On Thursday, the European Central Bank will enter a new era as policymakers confirm how soon its bond purchase program will end and reaffirm plans to raise interest rates over the summer for the first time in more than a decade. .
Across the eurozone, inflation has exceeded economists’ expectations: The the annual rate of price increase rose to 8.1 percent in Maythe highest since the creation of the euro in 1999. Politicians have been pressured to act faster against the inflationary forces fueled by the war in Ukraine.
The central bank will also provide updated forecasts for the economy on Thursday, which are likely to paint a bleak picture of rising inflation and worsening growth prospects. Last month, the European Commission lowered its economic growth forecast to 2.7% for this year, from 4% estimated in the winter, and said inflation would average 6.8% for the year. year.
But the need to tackle inflation is outweighing concerns about an economic slowdown.
For much of the past decade, politicians have struggled with too low inflation. But as consumer prices began to rise and spread to more goods and services in late 2021, the bank accelerated its process of so-called policy normalization, including the possibility of raising its negative interest rate. The inflation forecast for 2024 will be a crucial signal that medium-term inflation should be at or above the bank’s 2% target, further consolidating conditions for monetary tightening.
At the end of May, Christine Lagarde, the bank’s president, outlined the expected path for interest rate hikes in unusually clear terms, reporting hikes in July and September. “Based on the current outlook, it is likely that we will be able to get out of negative interest rates by the end of the third quarter,” Ms. Lagarde wrote in a blog post. The bank’s more aggressive tone also helped raise the euro from the five-year minimum against the dollar in recent weeks. Mrs Lagarde will conduct a press conference in Amsterdam on Thursday afternoon.

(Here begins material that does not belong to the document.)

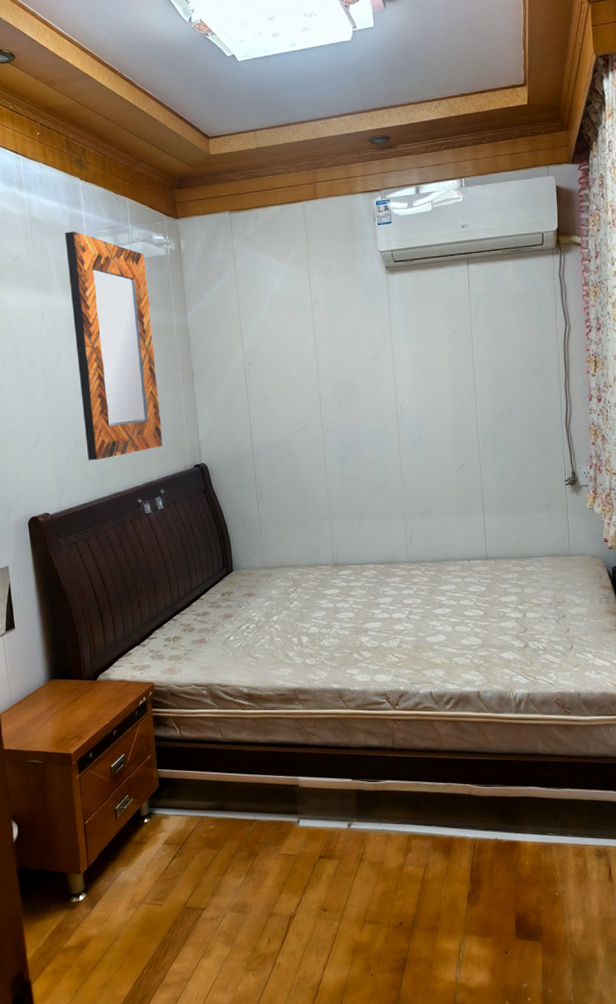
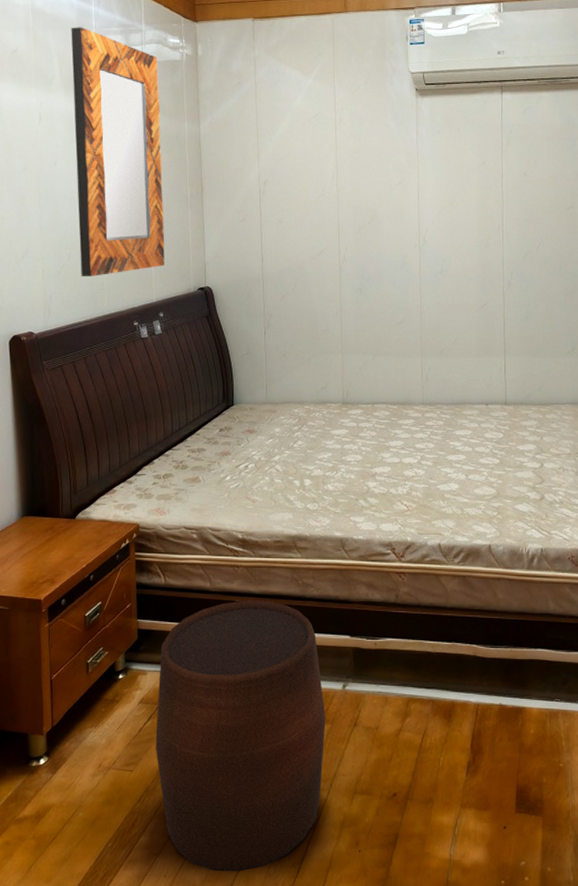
stool: none [180,749,334,995] -> present [155,600,326,872]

At the moment, the central bank deposit rate, which is what banks receive for depositing money with the central bank overnight, is minus 0.5 percent, effectively a penalty intended to encourage banks to lend money. rather than keep it at the central bank The rate was first cut below zero in mid-2014 when the inflation rate dropped towards zero.
Traders will listen carefully for clues as to the magnitude of potential rate hikes. Financial markets are currently betting on the deposit rate to rise more than 130 basis points, or 1.3 percentage points, by the end of the year.

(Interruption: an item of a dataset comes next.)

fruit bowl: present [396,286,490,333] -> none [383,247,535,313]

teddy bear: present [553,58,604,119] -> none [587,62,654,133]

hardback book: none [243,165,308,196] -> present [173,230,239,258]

The central bank chief economist recently said that increases are likely to be a quarter of a percentage point at a time, but some policy makers have suggested that a larger than normal increase of half a percentage point might be justified.

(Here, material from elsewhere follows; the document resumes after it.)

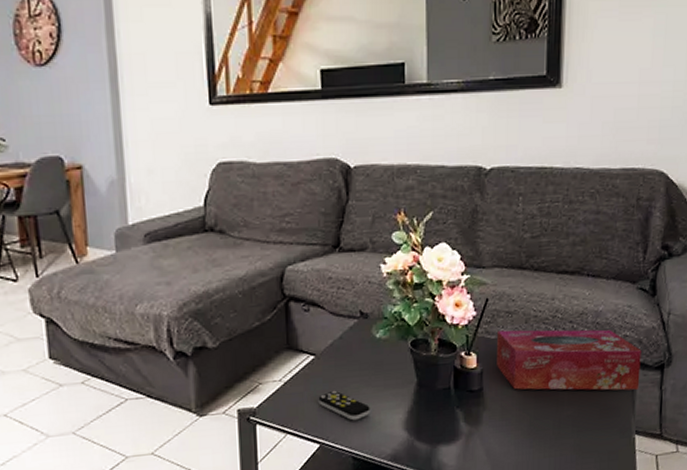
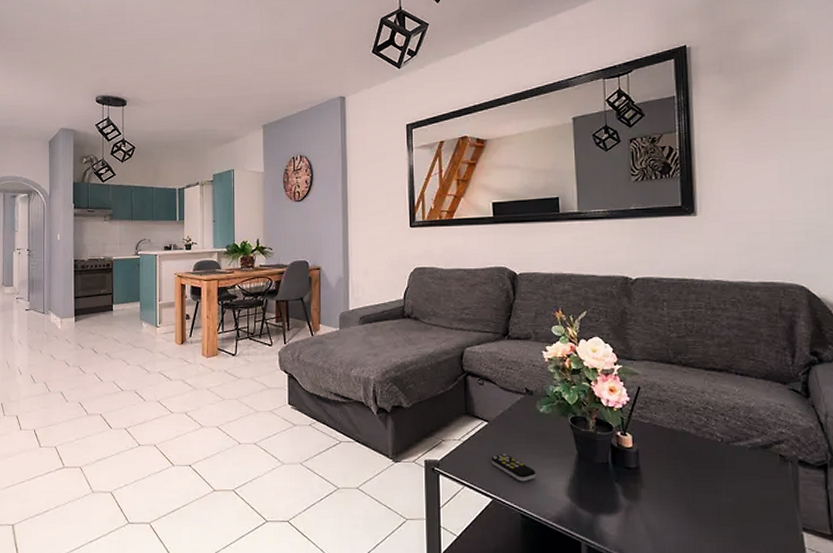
tissue box: present [497,329,642,391] -> none [651,416,802,487]

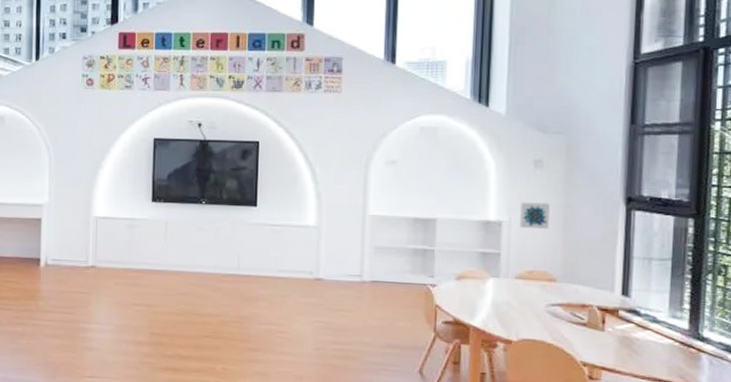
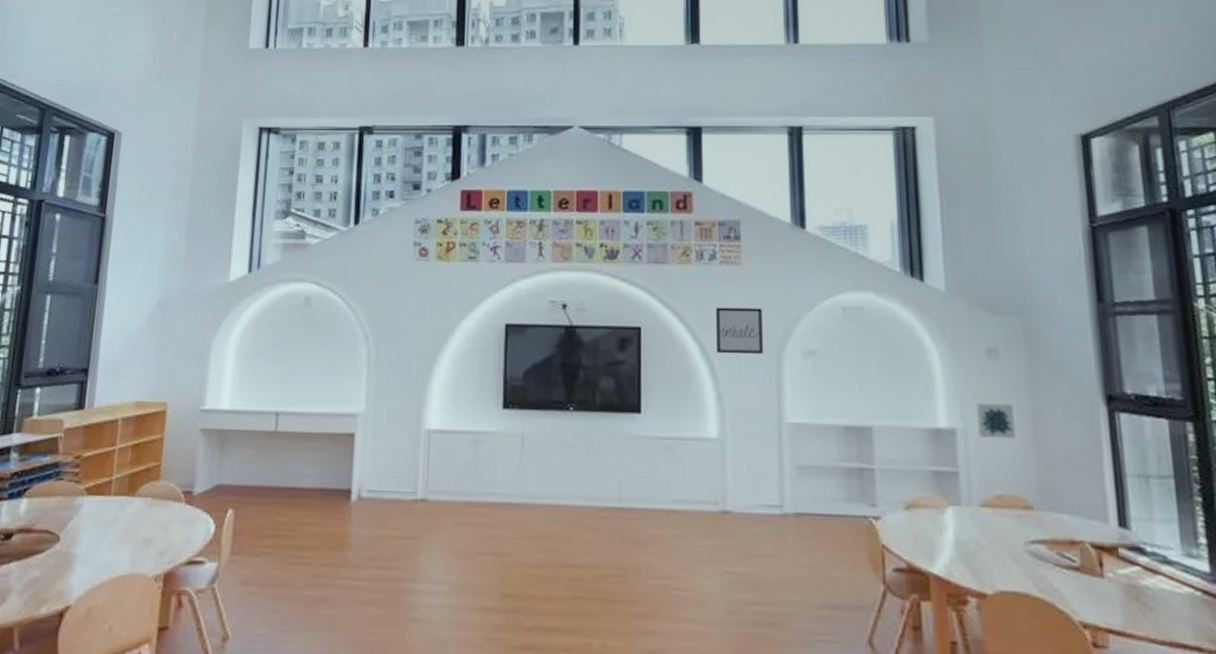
wall art: none [317,126,356,164] -> present [715,307,763,355]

Bank of America analysts expect the central bank to raise interest rates by 1.5 percentage points this year. “The pressure to move faster (and less gradually) will continue to build from here,” they wrote in a note to customers.
As a forerunner of the rate hike, the bank’s bond purchase program, a way to keep borrowing costs low and inject money into the system, is expected to end in early July, policymakers reported. (A special pandemic-era bond purchase program ended in March after € 1.7 trillion in purchases.) The bank will buy € 20 billion primarily in government bonds this month. The program began in 2015, and its purchases have grown and decreased as policymakers have tried to heat and cool the economy as needed. As of May, holdings in the program amounted to over € 3 trillion in bonds.
But even if the bank stops growing its asset purchase programs, officials will be watching closely the borrowing costs of countries with a high debt burden as interest rates rise. The aim is to ensure that their debt yields do not diverge too much from those of other bloc countries, such as Germany. This year, the spread between the Spanish 10-year government bond yield and the German one has grown to 113 basis points from 70 basis points.
The reinvestment of the proceeds of maturing bonds could be used to avoid this so-called fragmentation. The central bank has already pointed out that there is flexibility in its asset purchase programs, but investors are waiting to see if the bank will provide more details on how it could respond to diverging financing costs.